Author: Croswell Bowen
First Published: 2013
Page Count: 218
Film/ TV Adaptation: No
Rating: 3/5 Stars
A revealing look at desert warfare in WWII by a photographer that has everything but the punch of battle action to drive it home.
*Treasure trove of mini WWII stories *Refreshing perspective of WWII
“It has long been a strong conviction with me that a modern reporter should simultaneously make use of the camera and the notebook.” Croswell Bowen is an American photographer who has volunteered to travel to Africa and the Middle East to capture the events of WWII in this part of the globe. What begins as merely a trip to visually document warfare becomes an eye-opening experience for Bowen about the lives of the soldiers from all over the world. It is not on the battlefield, but in the hospitals and care stations that Bowen sees the true effect of war and how easily the lines between allies and enemies can become blurred in the face of tragedy.
When you think of WWII, images of Hitler or the concentration camps come to mind. But miserable desert warfare and countries like Africa are not usually the first things I associate with that war, which is why this book is so unique. I hadn’t read about WWII from the perspective of, not only a photographer, but of someone fighting in the Middle East. And what was also great was the story was not singularly about Bowen. The reader follows him in his travels, but the story is mostly about his observations of other soldiers from England, Australia, or America and about their stories. You get a wide range of interesting mini narratives from people with all sorts of backgrounds. Since Bowen fought heavily alongside the British, I learned a lot more about their military and the class system of the time period then I had anywhere else.
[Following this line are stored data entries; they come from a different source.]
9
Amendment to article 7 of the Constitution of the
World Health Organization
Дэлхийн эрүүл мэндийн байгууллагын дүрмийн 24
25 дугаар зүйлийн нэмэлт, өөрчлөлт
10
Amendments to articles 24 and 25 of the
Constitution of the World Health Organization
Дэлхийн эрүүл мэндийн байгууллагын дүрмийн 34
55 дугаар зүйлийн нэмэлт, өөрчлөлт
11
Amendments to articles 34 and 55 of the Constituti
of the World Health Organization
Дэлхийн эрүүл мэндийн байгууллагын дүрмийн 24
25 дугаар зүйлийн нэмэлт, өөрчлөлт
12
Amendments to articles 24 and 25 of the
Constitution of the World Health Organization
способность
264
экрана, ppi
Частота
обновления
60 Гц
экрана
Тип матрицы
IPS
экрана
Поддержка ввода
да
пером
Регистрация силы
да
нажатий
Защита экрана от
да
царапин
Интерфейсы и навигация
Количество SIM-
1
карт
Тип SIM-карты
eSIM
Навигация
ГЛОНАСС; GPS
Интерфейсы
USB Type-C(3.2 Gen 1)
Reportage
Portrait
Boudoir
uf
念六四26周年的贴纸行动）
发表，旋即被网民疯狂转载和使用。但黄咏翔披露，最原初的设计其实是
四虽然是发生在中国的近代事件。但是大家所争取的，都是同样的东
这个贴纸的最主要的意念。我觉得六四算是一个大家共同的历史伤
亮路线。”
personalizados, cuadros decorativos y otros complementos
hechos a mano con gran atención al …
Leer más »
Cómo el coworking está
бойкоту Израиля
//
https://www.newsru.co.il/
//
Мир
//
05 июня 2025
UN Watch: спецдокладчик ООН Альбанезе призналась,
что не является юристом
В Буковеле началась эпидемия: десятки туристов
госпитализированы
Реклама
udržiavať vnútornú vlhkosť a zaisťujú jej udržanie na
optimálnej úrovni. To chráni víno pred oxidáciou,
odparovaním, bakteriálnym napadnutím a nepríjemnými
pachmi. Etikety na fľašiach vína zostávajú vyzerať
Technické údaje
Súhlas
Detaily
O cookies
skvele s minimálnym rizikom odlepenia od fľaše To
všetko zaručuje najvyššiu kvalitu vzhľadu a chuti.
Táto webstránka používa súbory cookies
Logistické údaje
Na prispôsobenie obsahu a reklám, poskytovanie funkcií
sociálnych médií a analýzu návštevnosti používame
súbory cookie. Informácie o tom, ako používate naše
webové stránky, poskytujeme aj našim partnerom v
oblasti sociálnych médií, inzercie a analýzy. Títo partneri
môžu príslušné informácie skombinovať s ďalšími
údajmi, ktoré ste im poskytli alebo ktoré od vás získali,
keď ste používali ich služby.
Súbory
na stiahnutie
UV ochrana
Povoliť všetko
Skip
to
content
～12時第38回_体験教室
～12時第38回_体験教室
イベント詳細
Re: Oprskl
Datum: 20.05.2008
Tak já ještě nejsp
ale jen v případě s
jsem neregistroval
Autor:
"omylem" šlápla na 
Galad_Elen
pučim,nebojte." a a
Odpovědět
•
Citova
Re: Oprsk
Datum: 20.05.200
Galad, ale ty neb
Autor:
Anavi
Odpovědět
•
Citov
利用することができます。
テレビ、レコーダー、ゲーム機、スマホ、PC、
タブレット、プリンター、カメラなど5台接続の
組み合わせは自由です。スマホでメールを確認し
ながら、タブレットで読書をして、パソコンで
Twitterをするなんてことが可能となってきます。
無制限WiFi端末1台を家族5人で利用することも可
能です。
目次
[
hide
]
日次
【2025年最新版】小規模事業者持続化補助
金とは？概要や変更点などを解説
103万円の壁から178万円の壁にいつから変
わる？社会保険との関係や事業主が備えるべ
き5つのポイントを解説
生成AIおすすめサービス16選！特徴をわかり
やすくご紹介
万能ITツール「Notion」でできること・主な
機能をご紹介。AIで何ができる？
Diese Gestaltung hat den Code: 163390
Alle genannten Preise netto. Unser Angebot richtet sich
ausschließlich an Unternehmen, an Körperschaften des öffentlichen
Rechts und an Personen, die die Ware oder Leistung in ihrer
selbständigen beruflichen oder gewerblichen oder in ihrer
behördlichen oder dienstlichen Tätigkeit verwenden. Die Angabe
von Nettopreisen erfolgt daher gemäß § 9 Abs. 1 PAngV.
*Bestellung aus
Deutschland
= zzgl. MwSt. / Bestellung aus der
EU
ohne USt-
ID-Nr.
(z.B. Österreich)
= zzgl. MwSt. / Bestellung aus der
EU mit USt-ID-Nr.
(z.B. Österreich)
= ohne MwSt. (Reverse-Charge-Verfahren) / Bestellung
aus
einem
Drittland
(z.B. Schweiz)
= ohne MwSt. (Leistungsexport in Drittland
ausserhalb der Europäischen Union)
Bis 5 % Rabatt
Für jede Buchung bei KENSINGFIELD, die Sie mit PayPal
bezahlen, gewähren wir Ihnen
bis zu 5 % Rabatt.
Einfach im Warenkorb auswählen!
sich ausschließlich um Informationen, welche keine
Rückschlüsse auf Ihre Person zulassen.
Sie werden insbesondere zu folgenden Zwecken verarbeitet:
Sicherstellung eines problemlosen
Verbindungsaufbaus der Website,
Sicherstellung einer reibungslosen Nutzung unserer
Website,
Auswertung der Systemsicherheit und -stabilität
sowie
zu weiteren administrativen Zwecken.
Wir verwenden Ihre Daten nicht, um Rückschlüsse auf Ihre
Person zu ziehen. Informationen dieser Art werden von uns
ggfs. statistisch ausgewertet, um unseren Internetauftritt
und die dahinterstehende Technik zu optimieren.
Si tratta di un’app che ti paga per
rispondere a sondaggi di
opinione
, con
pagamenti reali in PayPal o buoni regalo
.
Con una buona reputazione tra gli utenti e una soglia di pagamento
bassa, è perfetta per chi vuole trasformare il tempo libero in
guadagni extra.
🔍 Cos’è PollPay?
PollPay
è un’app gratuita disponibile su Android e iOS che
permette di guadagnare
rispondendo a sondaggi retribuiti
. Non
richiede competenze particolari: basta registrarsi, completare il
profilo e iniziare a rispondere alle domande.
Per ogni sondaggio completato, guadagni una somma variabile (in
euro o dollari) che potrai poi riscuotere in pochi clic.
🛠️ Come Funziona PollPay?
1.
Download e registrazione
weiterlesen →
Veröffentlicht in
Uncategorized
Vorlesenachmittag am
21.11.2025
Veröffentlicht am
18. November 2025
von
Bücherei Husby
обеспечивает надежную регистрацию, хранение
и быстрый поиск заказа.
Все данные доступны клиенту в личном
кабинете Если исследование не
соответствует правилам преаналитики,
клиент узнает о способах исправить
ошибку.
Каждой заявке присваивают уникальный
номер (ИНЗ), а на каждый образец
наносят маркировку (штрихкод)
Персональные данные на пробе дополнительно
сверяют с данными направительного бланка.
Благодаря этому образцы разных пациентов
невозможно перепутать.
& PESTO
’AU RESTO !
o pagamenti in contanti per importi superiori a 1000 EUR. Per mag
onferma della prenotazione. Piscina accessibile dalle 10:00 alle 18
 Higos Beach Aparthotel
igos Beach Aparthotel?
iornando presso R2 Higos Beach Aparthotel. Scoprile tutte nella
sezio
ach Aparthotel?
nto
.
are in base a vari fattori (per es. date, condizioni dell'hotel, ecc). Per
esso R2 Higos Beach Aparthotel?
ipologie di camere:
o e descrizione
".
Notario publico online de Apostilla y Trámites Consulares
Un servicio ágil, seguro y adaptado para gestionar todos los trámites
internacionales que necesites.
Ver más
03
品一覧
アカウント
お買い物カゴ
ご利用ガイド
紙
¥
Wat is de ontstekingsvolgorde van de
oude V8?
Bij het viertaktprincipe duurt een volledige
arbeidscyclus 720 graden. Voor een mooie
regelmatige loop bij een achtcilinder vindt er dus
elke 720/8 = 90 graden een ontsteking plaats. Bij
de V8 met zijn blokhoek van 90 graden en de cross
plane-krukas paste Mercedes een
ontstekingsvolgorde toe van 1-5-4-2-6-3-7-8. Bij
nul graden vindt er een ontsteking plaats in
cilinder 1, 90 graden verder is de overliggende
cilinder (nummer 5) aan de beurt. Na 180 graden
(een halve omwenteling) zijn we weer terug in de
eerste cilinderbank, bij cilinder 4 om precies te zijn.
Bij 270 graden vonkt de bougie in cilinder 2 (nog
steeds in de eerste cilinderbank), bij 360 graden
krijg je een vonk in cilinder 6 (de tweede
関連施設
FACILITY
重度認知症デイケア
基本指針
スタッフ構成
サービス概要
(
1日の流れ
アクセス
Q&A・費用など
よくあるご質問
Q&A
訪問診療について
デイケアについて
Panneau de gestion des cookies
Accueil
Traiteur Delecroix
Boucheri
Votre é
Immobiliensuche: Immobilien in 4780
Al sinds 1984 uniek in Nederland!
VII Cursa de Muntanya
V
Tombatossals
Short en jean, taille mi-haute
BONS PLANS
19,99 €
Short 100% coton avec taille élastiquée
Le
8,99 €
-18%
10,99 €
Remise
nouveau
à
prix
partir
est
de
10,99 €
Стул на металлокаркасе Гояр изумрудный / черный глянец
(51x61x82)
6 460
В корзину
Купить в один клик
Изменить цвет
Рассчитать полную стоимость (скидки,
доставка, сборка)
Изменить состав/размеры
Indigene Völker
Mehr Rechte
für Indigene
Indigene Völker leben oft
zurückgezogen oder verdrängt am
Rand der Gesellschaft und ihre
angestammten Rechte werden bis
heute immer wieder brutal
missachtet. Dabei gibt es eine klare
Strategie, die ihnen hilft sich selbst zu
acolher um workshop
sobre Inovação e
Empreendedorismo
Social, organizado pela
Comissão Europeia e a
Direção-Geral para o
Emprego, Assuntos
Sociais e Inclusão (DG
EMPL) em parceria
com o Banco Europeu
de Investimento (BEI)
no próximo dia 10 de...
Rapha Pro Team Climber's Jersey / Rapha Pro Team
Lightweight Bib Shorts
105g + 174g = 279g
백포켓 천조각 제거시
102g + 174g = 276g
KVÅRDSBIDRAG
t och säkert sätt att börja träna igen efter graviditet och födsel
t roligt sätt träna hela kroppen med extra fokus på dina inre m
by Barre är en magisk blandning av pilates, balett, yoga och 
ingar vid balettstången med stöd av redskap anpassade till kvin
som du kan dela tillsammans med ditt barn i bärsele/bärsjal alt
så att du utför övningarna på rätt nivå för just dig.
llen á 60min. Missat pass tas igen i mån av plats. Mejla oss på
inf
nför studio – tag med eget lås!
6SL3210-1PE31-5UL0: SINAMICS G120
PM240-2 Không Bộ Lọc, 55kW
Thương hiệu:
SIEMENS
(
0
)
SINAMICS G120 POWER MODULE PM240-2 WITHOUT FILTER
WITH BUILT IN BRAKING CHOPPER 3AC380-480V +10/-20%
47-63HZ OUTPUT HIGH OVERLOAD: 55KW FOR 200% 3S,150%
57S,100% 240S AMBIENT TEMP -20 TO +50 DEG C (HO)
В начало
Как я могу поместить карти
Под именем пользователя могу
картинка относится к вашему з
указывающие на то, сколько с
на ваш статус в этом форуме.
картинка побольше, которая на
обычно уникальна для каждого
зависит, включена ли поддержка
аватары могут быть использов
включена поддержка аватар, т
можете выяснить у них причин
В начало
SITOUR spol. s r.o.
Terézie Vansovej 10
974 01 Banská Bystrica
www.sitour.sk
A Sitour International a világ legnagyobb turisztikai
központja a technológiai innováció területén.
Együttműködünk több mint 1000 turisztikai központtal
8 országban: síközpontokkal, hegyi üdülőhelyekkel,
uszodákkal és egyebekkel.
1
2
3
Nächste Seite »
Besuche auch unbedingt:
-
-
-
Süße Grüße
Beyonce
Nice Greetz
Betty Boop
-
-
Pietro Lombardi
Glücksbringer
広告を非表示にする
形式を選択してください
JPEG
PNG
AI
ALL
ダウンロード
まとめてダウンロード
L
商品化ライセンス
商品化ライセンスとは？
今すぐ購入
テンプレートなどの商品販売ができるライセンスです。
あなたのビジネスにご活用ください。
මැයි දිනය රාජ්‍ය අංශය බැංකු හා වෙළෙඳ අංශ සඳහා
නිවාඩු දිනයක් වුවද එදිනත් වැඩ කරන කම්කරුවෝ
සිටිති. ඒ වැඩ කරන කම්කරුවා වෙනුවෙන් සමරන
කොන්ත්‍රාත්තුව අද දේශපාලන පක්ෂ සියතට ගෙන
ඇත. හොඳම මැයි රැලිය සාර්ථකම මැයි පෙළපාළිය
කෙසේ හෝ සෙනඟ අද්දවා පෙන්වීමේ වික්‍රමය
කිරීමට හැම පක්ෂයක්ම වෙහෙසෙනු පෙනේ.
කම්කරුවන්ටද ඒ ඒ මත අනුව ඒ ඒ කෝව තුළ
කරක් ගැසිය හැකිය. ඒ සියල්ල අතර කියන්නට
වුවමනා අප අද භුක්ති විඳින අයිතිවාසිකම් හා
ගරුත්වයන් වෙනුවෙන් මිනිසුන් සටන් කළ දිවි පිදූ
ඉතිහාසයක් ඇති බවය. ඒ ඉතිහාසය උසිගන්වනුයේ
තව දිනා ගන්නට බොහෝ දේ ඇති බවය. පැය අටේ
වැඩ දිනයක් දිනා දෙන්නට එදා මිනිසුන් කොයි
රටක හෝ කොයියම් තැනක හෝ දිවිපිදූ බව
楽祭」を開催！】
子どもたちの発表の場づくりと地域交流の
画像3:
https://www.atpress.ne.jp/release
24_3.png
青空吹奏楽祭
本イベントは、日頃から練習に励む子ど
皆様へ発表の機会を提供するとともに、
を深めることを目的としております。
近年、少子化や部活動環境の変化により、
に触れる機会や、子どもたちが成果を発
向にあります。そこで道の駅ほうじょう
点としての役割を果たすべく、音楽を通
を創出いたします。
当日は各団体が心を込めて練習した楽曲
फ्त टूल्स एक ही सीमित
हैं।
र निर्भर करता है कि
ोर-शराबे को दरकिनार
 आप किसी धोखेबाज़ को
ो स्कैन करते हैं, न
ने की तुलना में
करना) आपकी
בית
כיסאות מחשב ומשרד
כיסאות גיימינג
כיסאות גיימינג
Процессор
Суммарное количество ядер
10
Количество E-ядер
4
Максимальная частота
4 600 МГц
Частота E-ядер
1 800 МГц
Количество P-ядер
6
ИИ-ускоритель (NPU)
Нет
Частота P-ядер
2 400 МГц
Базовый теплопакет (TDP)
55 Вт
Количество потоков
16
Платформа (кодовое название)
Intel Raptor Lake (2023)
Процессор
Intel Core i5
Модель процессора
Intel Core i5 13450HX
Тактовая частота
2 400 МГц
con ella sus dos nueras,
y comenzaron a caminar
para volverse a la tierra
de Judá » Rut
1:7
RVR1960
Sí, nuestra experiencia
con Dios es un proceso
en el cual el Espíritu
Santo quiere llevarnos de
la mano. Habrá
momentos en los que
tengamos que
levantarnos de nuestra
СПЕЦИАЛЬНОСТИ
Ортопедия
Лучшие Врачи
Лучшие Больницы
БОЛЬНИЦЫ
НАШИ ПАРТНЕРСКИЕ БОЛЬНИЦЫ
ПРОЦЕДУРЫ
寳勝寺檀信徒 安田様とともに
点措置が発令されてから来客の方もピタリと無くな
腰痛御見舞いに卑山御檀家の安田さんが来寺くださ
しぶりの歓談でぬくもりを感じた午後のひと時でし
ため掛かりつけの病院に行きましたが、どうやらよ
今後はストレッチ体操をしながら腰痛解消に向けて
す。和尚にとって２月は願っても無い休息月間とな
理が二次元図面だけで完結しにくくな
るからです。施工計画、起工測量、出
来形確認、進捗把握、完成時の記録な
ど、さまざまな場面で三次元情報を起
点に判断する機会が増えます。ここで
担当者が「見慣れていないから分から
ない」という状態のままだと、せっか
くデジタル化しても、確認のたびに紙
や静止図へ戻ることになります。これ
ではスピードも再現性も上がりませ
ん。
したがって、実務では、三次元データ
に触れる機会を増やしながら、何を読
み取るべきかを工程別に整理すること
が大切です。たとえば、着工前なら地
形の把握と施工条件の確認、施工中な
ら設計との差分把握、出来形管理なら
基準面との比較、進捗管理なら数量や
As good as the varying narratives are, the one thing this book lacked was action. That was my only problem with it but it was a big problem. This is a book about war and being caught in the middle of it. However, when Bowen finally sees action it’s near the end of the story and he is transported out of it early. The only action we get after that is from the occasional sounds of air raids. The stories of the soldiers make a great military book but it was hard to keep my interest when the author is just relying on that. The reader hears about all the action through second-hand accounts from the soldiers, but you rarely see it which doesn’t make for a very thrilling war story. It might just be me comparing this to other military memoirs I’ve read, but I’ve learned that I prefer a better balance of both.
Bowen’s story is unique and I don’t think it’s something that should be left untold or unread. It’s only a two hundred page book with some interesting pictures that show you a different side to WWII. It’s easy to read and I would recommend checking it out if you had the time and inclination, especially if you love anything involving WWII. However, it would probably not be my go-to recommendation for a next read.
*I received a free copy of this book for this review from the author.